▸ Excerto selecionado:
UMA VIDA EM TONS DE MAIDEN (capítulo VII): «SEVENTH SON OF A SEVENTH SON»

Apesar do merecido sucesso e reconhecimento de que os IRON MAIDEN gozam neste novo milénio, há muito tempo que os gigantes do heavy metal britânico não lançam um álbum consensual — leia-se, que agrade a toda a gigantesca base de fãs de forma a poder ser considerado um clássico. Na verdade, poderia dizer-se que o último álbum digno desse rótulo que editaram foi o triunfante concept «Seventh Son Of A Seventh Son», que foi editado a 11 de Abril de 1988. Desde que lançaram a estreia homónima em 1980, seguida do «Killers» logo no ano seguinte, e proclamaram a chegada da New Wave Of British Heavy Metal, os IRON MAIDEN embarcaram numa carreira sempre em crescendo, acelerando de uma forma exponencial a sua escalada em direcção ao sucesso mundial após a entrada do vocalista Bruce Dickinson e uma sequência notável de álbuns de sucesso — «The Number Of The Beast» em 1982, «Piece Of Mind» em 1983 e «Powerslave» em 1984. No ano seguinte, a banda lançaria o álbum-duplo ao vivo que definiu a década de 80, o «Live After Death».

Ao sexto álbum, os IRON MAIDEN dividiram pela primeira vez a sua base de seguidores. Apesar de ter vendido de forma consistente, o futurista «Somewhere In Time», de 1986, sofreu um pouco da exaustão provocada pelos exaustivos ciclos álbum-digressão-álbum-digressão em que tinham estado envolvidos ininterruptamente durante quase meia década — e as reacções menos positivas, por parte de críticos e cínicos, não se fizeram esperar. É, por tudo isso, compreensível que, quando chegou a hora de trabalhar no seu sucessor, até o sempre confiante Steve Harris estivesse reticente, apoiando-se mais que nunca em Bruce Dickinson e Adrian Smith para colaborarem no processo de composição.

Intitulado «Seventh Son Of A Seventh Son» o resultado desta sinergia afirmou-se não só como o primeiro trabalho conceptual dos IRON MAIDEN, mas também como o primeiro a incluir teclados e as canções mais progressivas que tinham gravado até então. No entanto, ao contrário do que se tinha passado no seu antecessor, estas novidades não beliscaram em nada a sonoridade da banda. O generoso uso de sintetizadores serviu essencialmente para criar ambientes e adicionar cores tonais ao som de guitarra distorcido (ao contrário dos sintetizadores de guitarra que confundiram muito boa gente no «Somewhere In Time») e, na sua globalidade, o material soava 100% metálico.

▸ Dados fornecidos:
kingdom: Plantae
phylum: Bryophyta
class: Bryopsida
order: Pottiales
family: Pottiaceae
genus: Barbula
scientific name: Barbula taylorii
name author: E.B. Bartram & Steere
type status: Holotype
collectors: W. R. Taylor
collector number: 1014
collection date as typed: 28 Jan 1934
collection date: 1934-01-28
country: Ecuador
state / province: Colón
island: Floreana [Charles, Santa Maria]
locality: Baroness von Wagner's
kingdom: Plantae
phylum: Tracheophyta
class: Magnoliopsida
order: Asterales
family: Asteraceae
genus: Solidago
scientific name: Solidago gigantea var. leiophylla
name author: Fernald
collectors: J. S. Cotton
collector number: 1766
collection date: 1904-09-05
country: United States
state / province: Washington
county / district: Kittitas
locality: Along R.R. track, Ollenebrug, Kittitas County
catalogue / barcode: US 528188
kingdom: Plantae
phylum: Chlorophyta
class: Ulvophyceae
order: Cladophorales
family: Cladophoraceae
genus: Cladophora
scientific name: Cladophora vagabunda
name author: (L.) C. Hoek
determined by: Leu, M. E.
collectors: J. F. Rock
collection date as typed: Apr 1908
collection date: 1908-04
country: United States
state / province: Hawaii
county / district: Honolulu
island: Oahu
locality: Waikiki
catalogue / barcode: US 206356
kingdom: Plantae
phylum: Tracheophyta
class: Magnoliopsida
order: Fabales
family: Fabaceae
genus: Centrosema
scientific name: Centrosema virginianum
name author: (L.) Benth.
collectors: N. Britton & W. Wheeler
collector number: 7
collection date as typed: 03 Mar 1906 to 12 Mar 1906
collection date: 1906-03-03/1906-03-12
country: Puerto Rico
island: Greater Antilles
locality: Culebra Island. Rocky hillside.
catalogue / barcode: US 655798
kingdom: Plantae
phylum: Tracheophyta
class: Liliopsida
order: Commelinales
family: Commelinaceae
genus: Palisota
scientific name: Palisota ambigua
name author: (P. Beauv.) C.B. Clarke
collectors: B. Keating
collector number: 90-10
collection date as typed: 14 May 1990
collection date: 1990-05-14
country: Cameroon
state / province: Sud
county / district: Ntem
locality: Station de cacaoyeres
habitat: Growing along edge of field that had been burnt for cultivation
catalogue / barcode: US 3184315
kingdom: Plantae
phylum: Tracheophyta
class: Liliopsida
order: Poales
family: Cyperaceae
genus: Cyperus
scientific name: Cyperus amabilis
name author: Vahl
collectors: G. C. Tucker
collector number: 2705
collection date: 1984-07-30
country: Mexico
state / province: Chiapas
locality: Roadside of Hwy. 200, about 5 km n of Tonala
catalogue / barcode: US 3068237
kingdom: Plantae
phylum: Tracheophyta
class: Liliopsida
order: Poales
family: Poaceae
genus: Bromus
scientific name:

▸ Questões de estudo:
A – Indique se cada afirmação concorda com o excerto sobre «Seventh Son Of A Seventh Son». Responda sim ou não e cite as palavras do excerto que decidem a resposta.
(i) O álbum «Seventh Son Of A Seventh Son» foi editado em 1988.
(ii) Na composição do sucessor de «Somewhere In Time», Steve Harris trabalhou sem a colaboração de outros membros da banda.
(iii) O «Live After Death» é um álbum-duplo ao vivo.
B – Traduza para o inglês esta frase do excerto sobre os IRON MAIDEN: «No entanto, ao contrário do que se tinha passado no seu antecessor, estas novidades não beliscaram em nada a sonoridade da banda.»

▸ Soluções:
A –
(i) Sim: «que foi editado a 11 de Abril de 1988».
(ii) Não: «apoiando-se mais que nunca em Bruce Dickinson e Adrian Smith para colaborarem no processo de composição».
(iii) Sim: «o álbum-duplo ao vivo que definiu a década de 80, o «Live After Death»».

B – However, unlike what had happened with its predecessor, these new features did not detract in the slightest from the band's sound.